For each database, run the following commands as a user with the superuser privilege:

Get the replication slot names from the error message, and then run the following command to drop the slots, one by one:
```
select pg_drop_replication_slot({slot_name});
```
If the replication slot names aren't available in the error message, then run the following command to query for the existing replication slots:
```
select pg_drop_replication_slot(slot_name) from pg_replication_slots where slot_name like '%alloydb%' and active = 'f';
```
If there are no AlloyDB replicas using the source instance, then run the following command to clean up pglogical settings:
```
select pglogical.drop_node(node_name) from pglogical.node where node_name like 'alloydb';
```
If the pglogical extension isn't needed anymore, then run the following command to uninstall the extension:
```
DROP EXTENSION IF EXISTS pglogical;
```

Delete orphaned AlloyDB clusters in bootstrapping mode

In rare edge cases, you might find that your migration job has been deleted, while the associated AlloyDB cluster hasn't, and is still in the bootstrapping mode. It is possible to delete the cluster using AlloyDB's gcloud command for deleting a cluster, combined with the --force option.

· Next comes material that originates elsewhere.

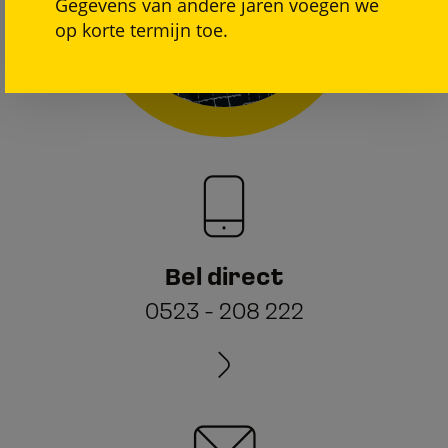
Gegevens van andere jaren voegen we
op korte termijn toe.
Bel direct
0523 - 208 222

Note that deleting a bootstrapping cluster while it's being used by a migration job results in undefined behavior.

Manage users and roles

Migrate existing users

Currently, Database Migration Service doesn't support migrating existing users from a source instance into a destination AlloyDB instance. You can manage this migration by creating the users in AlloyDB manually.

About the `alloydbexternalsync` user

During the migration, all objects on the AlloyDB primary are owned by the alloydbexternalsync user. After the data is migrated, you can modify the ownership of the objects to other users by completing the following steps:

Run the GRANT alloydbexternalsync to {USER} command.
On each database, run the reassign owned by alloydbexternalsync to {USER}; command.
To remove the alloydbexternalsync user, run the drop role alloydbexternalsync command.